A single nanodrug delivery system for combined delivery of paclitaxel and doxorubicin that integrates high co-loading efficiency, synchronous co-delivery of combined drugs, controllable drug release, and maintains the drug combination at fixed synergistic ratios has been proven to be challenging. Here, we report a redox dual-responsive prodrug nanosystem consisting of a paclitaxel-doxorubicin heterodimeric prodrug with a thioether bond linkage to effectively co-deliver two therapeutic drugs.
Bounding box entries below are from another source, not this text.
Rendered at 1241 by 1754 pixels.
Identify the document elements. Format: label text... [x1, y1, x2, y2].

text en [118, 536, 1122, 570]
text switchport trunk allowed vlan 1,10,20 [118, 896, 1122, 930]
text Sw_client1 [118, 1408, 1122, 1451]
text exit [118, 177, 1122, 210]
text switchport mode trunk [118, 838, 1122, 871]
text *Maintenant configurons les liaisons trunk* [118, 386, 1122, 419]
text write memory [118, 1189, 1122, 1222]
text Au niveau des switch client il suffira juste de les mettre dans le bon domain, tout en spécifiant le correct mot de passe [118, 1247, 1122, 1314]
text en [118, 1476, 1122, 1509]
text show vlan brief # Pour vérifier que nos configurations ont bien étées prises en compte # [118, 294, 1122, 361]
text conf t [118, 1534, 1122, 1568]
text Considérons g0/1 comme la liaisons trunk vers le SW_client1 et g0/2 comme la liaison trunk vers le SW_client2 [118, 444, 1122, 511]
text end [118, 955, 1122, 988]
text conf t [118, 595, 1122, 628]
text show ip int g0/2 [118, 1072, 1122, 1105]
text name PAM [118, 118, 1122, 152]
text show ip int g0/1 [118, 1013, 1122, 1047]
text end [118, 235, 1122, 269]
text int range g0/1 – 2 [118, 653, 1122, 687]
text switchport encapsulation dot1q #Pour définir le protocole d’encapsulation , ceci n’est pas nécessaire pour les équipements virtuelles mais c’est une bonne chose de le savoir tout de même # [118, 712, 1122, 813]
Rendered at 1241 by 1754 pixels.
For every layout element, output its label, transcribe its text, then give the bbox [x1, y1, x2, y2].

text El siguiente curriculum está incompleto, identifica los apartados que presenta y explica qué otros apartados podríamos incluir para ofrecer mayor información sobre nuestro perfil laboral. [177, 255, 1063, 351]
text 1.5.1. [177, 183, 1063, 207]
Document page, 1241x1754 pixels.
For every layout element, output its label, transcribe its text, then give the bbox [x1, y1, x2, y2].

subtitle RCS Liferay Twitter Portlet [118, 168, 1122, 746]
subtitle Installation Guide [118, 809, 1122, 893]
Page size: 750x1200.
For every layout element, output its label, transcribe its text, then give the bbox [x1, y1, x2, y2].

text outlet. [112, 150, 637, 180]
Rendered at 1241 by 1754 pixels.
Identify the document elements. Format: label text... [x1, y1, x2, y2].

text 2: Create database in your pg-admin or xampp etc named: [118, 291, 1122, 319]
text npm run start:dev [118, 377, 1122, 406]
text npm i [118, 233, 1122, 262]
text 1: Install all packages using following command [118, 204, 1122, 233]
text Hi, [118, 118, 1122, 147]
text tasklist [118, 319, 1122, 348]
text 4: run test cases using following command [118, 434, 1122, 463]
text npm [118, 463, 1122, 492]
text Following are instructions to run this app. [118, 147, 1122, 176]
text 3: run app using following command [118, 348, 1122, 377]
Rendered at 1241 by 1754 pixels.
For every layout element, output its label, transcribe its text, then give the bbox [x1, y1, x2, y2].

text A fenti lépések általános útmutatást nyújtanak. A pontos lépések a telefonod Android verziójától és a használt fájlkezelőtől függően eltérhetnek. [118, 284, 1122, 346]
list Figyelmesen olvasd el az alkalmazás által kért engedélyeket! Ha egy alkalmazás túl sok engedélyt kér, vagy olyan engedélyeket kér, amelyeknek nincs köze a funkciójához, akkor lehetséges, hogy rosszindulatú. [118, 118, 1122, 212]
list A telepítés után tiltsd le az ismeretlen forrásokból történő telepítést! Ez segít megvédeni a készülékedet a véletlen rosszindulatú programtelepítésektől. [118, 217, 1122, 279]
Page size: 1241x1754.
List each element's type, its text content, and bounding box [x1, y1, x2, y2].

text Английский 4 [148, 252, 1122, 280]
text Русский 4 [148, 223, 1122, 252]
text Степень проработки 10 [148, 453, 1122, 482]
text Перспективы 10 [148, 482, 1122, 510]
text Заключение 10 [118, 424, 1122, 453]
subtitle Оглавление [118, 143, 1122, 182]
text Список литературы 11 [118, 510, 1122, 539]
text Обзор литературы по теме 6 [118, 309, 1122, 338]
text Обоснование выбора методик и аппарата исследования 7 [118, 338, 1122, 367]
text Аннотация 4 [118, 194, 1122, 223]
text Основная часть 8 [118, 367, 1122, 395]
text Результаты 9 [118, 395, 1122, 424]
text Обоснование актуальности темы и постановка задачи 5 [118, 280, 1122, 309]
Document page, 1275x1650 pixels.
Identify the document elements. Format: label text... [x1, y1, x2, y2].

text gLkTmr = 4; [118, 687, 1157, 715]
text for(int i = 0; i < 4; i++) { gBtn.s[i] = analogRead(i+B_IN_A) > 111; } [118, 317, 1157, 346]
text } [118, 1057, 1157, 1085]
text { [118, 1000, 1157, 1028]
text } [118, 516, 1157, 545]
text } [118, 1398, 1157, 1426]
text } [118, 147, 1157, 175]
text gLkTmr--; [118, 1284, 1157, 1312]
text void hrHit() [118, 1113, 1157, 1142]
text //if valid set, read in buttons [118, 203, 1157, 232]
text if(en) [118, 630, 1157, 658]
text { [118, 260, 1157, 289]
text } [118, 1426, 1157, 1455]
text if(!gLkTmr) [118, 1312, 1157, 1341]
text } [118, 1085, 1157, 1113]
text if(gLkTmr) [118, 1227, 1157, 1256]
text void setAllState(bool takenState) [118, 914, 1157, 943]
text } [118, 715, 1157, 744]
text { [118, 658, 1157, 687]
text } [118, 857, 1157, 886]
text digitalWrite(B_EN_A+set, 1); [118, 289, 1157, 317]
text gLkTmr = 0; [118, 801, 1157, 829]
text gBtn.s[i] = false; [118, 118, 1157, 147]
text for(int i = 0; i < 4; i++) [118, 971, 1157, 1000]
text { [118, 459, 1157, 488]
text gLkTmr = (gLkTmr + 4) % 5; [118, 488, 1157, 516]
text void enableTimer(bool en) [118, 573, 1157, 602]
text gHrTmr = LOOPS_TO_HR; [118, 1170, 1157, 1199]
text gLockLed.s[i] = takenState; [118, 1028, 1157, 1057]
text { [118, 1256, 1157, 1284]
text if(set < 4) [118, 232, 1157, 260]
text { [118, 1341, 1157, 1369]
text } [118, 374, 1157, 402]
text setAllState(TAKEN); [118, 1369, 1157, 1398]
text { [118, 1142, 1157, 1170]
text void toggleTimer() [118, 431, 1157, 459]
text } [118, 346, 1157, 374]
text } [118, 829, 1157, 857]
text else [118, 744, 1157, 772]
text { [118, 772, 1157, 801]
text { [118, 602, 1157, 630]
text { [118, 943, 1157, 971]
The heterodimeric prodrug could self-assemble into uniform nanoaggregates containing DSPE-PEG2K with a precise drug co-loading ratio in water, and possessed a high co-loading content. We demonstrated that this nanosystem provided strong synergistic effects in MCF-7 and 4 T1 cells. In vivo, this nanosystem results in a long blood circulation, high accumulation in the tumor, and significant inhibition of tumor growth in BALB/c mice bearing 4 T1 tumors. Such a simple, safe, and efficient heterodimeric prodrug nanosystem exhibits great potential for clinical translation in future combination chemotherapy treatments.